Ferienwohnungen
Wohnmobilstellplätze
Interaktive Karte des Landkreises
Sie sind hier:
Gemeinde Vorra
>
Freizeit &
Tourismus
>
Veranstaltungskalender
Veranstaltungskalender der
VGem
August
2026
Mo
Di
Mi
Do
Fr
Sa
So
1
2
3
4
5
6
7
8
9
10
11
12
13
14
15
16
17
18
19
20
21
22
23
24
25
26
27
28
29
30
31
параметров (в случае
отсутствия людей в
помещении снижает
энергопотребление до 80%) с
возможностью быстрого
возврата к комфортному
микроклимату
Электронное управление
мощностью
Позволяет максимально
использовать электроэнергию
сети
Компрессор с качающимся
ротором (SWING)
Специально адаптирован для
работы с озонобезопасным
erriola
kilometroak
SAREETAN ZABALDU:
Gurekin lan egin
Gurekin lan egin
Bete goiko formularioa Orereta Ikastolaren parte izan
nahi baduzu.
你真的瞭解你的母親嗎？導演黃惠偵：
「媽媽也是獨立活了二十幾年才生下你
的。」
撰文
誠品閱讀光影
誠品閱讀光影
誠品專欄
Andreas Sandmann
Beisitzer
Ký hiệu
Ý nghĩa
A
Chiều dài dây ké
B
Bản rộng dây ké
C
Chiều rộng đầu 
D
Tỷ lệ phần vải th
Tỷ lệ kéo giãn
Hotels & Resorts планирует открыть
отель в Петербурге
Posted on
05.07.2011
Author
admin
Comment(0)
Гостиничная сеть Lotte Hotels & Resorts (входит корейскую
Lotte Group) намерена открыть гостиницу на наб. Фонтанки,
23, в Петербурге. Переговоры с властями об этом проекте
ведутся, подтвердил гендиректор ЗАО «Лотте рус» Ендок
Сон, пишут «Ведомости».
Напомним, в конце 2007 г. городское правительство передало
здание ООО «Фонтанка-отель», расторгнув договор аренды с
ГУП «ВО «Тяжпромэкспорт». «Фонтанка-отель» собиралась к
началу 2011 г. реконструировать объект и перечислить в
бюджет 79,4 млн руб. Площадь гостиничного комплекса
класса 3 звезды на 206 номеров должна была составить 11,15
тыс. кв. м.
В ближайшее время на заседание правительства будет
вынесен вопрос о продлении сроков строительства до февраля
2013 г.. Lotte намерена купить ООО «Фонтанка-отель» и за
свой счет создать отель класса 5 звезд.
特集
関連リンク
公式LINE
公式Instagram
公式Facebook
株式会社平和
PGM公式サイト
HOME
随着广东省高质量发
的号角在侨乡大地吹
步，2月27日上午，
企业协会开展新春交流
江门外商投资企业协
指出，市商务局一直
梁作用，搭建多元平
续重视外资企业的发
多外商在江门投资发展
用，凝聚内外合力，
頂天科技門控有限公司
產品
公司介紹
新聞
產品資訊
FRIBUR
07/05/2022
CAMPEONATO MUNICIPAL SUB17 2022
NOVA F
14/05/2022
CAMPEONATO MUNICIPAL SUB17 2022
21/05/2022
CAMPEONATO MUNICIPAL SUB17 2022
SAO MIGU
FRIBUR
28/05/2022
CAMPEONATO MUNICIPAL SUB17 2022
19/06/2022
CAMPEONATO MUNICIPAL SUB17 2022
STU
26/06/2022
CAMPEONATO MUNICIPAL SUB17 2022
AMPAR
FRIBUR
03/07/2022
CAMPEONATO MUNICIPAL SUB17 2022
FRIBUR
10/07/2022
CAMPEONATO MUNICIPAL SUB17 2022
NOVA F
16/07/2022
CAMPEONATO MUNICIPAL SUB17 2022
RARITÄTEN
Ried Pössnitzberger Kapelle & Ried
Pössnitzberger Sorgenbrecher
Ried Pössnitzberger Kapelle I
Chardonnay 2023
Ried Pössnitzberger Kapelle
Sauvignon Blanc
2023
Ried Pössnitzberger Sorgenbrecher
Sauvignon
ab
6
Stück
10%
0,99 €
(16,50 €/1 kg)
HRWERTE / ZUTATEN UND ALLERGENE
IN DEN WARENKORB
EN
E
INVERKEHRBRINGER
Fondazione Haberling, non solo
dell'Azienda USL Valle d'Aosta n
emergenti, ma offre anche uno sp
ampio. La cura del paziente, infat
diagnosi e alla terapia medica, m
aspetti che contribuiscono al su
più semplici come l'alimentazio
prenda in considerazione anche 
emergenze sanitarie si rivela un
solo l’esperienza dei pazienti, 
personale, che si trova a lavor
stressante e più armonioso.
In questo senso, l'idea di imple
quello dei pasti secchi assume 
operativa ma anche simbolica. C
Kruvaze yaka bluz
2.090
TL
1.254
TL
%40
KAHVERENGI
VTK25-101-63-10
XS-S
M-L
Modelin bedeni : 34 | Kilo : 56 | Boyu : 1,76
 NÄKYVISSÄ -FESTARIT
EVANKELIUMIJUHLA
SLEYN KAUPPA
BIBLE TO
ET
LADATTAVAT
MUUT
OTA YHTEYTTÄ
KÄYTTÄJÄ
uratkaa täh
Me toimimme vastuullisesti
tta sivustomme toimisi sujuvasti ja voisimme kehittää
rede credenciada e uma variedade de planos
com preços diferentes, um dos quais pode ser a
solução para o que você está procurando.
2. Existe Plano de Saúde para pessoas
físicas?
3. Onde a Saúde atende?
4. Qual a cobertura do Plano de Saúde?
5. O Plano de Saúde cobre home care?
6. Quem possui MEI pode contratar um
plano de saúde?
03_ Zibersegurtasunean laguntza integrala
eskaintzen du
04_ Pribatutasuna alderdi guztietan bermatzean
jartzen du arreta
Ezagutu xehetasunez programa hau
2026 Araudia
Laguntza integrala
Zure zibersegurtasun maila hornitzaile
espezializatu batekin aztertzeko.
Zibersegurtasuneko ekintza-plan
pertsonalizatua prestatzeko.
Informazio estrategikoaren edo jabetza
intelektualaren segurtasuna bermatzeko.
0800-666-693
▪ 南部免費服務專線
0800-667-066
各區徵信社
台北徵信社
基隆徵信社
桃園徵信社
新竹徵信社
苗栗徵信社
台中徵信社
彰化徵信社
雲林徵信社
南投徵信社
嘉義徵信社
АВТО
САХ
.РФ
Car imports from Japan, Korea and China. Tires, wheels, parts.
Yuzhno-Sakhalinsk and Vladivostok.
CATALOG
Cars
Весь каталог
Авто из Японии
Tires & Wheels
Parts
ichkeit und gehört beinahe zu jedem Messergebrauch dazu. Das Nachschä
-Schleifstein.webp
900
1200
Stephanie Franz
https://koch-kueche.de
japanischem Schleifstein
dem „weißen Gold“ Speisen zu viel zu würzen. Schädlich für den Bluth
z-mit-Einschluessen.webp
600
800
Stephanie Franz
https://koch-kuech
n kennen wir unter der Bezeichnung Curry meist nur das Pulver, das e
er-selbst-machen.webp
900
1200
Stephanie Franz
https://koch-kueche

**Written task**
Give every line of the listing above as a numbered list, leaving out blank lines.

**Reply to the task**
1. Ferienwohnungen
2. Wohnmobilstellplätze
3. Interaktive Karte des Landkreises
4. Sie sind hier:
5. Gemeinde Vorra
6. >
7. Freizeit &
8. Tourismus
9. >
10. Veranstaltungskalender
11. Veranstaltungskalender der
12. VGem
13. August
14. 2026
15. Mo
16. Di
17. Mi
18. Do
19. Fr
20. Sa
21. So
22. 1
23. 2
24. 3
25. 4
26. 5
27. 6
28. 7
29. 8
30. 9
31. 10
32. 11
33. 12
34. 13
35. 14
36. 15
37. 16
38. 17
39. 18
40. 19
41. 20
42. 21
43. 22
44. 23
45. 24
46. 25
47. 26
48. 27
49. 28
50. 29
51. 30
52. 31
53. параметров (в случае
54. отсутствия людей в
55. помещении снижает
56. энергопотребление до 80%) с
57. возможностью быстрого
58. возврата к комфортному
59. микроклимату
60. Электронное управление
61. мощностью
62. Позволяет максимально
63. использовать электроэнергию
64. сети
65. Компрессор с качающимся
66. ротором (SWING)
67. Специально адаптирован для
68. работы с озонобезопасным
69. erriola
70. kilometroak
71. SAREETAN ZABALDU:
72. Gurekin lan egin
73. Gurekin lan egin
74. Bete goiko formularioa Orereta Ikastolaren parte izan
75. nahi baduzu.
76. 你真的瞭解你的母親嗎？導演黃惠偵：
77. 「媽媽也是獨立活了二十幾年才生下你
78. 的。」
79. 撰文
80. 誠品閱讀光影
81. 誠品閱讀光影
82. 誠品專欄
83. Andreas Sandmann
84. Beisitzer
85. Ký hiệu
86. Ý nghĩa
87. A
88. Chiều dài dây ké
89. B
90. Bản rộng dây ké
91. C
92. Chiều rộng đầu 
93. D
94. Tỷ lệ phần vải th
95. Tỷ lệ kéo giãn
96. Hotels & Resorts планирует открыть
97. отель в Петербурге
98. Posted on
99. 05.07.2011
100. Author
101. admin
102. Comment(0)
103. Гостиничная сеть Lotte Hotels & Resorts (входит корейскую
104. Lotte Group) намерена открыть гостиницу на наб. Фонтанки,
105. 23, в Петербурге. Переговоры с властями об этом проекте
106. ведутся, подтвердил гендиректор ЗАО «Лотте рус» Ендок
107. Сон, пишут «Ведомости».
108. Напомним, в конце 2007 г. городское правительство передало
109. здание ООО «Фонтанка-отель», расторгнув договор аренды с
110. ГУП «ВО «Тяжпромэкспорт». «Фонтанка-отель» собиралась к
111. началу 2011 г. реконструировать объект и перечислить в
112. бюджет 79,4 млн руб. Площадь гостиничного комплекса
113. класса 3 звезды на 206 номеров должна была составить 11,15
114. тыс. кв. м.
115. В ближайшее время на заседание правительства будет
116. вынесен вопрос о продлении сроков строительства до февраля
117. 2013 г.. Lotte намерена купить ООО «Фонтанка-отель» и за
118. свой счет создать отель класса 5 звезд.
119. 特集
120. 関連リンク
121. 公式LINE
122. 公式Instagram
123. 公式Facebook
124. 株式会社平和
125. PGM公式サイト
126. HOME
127. 随着广东省高质量发
128. 的号角在侨乡大地吹
129. 步，2月27日上午，
130. 企业协会开展新春交流
131. 江门外商投资企业协
132. 指出，市商务局一直
133. 梁作用，搭建多元平
134. 续重视外资企业的发
135. 多外商在江门投资发展
136. 用，凝聚内外合力，
137. 頂天科技門控有限公司
138. 產品
139. 公司介紹
140. 新聞
141. 產品資訊
142. FRIBUR
143. 07/05/2022
144. CAMPEONATO MUNICIPAL SUB17 2022
145. NOVA F
146. 14/05/2022
147. CAMPEONATO MUNICIPAL SUB17 2022
148. 21/05/2022
149. CAMPEONATO MUNICIPAL SUB17 2022
150. SAO MIGU
151. FRIBUR
152. 28/05/2022
153. CAMPEONATO MUNICIPAL SUB17 2022
154. 19/06/2022
155. CAMPEONATO MUNICIPAL SUB17 2022
156. STU
157. 26/06/2022
158. CAMPEONATO MUNICIPAL SUB17 2022
159. AMPAR
160. FRIBUR
161. 03/07/2022
162. CAMPEONATO MUNICIPAL SUB17 2022
163. FRIBUR
164. 10/07/2022
165. CAMPEONATO MUNICIPAL SUB17 2022
166. NOVA F
167. 16/07/2022
168. CAMPEONATO MUNICIPAL SUB17 2022
169. RARITÄTEN
170. Ried Pössnitzberger Kapelle & Ried
171. Pössnitzberger Sorgenbrecher
172. Ried Pössnitzberger Kapelle I
173. Chardonnay 2023
174. Ried Pössnitzberger Kapelle
175. Sauvignon Blanc
176. 2023
177. Ried Pössnitzberger Sorgenbrecher
178. Sauvignon
179. ab
180. 6
181. Stück
182. 10%
183. 0,99 €
184. (16,50 €/1 kg)
185. HRWERTE / ZUTATEN UND ALLERGENE
186. IN DEN WARENKORB
187. EN
188. E
189. INVERKEHRBRINGER
190. Fondazione Haberling, non solo
191. dell'Azienda USL Valle d'Aosta n
192. emergenti, ma offre anche uno sp
193. ampio. La cura del paziente, infat
194. diagnosi e alla terapia medica, m
195. aspetti che contribuiscono al su
196. più semplici come l'alimentazio
197. prenda in considerazione anche 
198. emergenze sanitarie si rivela un
199. solo l’esperienza dei pazienti, 
200. personale, che si trova a lavor
201. stressante e più armonioso.
202. In questo senso, l'idea di imple
203. quello dei pasti secchi assume 
204. operativa ma anche simbolica. C
205. Kruvaze yaka bluz
206. 2.090
207. TL
208. 1.254
209. TL
210. %40
211. KAHVERENGI
212. VTK25-101-63-10
213. XS-S
214. M-L
215. Modelin bedeni : 34 | Kilo : 56 | Boyu : 1,76
216.  NÄKYVISSÄ -FESTARIT
217. EVANKELIUMIJUHLA
218. SLEYN KAUPPA
219. BIBLE TO
220. ET
221. LADATTAVAT
222. MUUT
223. OTA YHTEYTTÄ
224. KÄYTTÄJÄ
225. uratkaa täh
226. Me toimimme vastuullisesti
227. tta sivustomme toimisi sujuvasti ja voisimme kehittää
228. rede credenciada e uma variedade de planos
229. com preços diferentes, um dos quais pode ser a
230. solução para o que você está procurando.
231. 2. Existe Plano de Saúde para pessoas
232. físicas?
233. 3. Onde a Saúde atende?
234. 4. Qual a cobertura do Plano de Saúde?
235. 5. O Plano de Saúde cobre home care?
236. 6. Quem possui MEI pode contratar um
237. plano de saúde?
238. 03_ Zibersegurtasunean laguntza integrala
239. eskaintzen du
240. 04_ Pribatutasuna alderdi guztietan bermatzean
241. jartzen du arreta
242. Ezagutu xehetasunez programa hau
243. 2026 Araudia
244. Laguntza integrala
245. Zure zibersegurtasun maila hornitzaile
246. espezializatu batekin aztertzeko.
247. Zibersegurtasuneko ekintza-plan
248. pertsonalizatua prestatzeko.
249. Informazio estrategikoaren edo jabetza
250. intelektualaren segurtasuna bermatzeko.
251. 0800-666-693
252. ▪ 南部免費服務專線
253. 0800-667-066
254. 各區徵信社
255. 台北徵信社
256. 基隆徵信社
257. 桃園徵信社
258. 新竹徵信社
259. 苗栗徵信社
260. 台中徵信社
261. 彰化徵信社
262. 雲林徵信社
263. 南投徵信社
264. 嘉義徵信社
265. АВТО
266. САХ
267. .РФ
268. Car imports from Japan, Korea and China. Tires, wheels, parts.
269. Yuzhno-Sakhalinsk and Vladivostok.
270. CATALOG
271. Cars
272. Весь каталог
273. Авто из Японии
274. Tires & Wheels
275. Parts
276. ichkeit und gehört beinahe zu jedem Messergebrauch dazu. Das Nachschä
277. -Schleifstein.webp
278. 900
279. 1200
280. Stephanie Franz
281. https://koch-kueche.de
282. japanischem Schleifstein
283. dem „weißen Gold“ Speisen zu viel zu würzen. Schädlich für den Bluth
284. z-mit-Einschluessen.webp
285. 600
286. 800
287. Stephanie Franz
288. https://koch-kuech
289. n kennen wir unter der Bezeichnung Curry meist nur das Pulver, das e
290. er-selbst-machen.webp
291. 900
292. 1200
293. Stephanie Franz
294. https://koch-kueche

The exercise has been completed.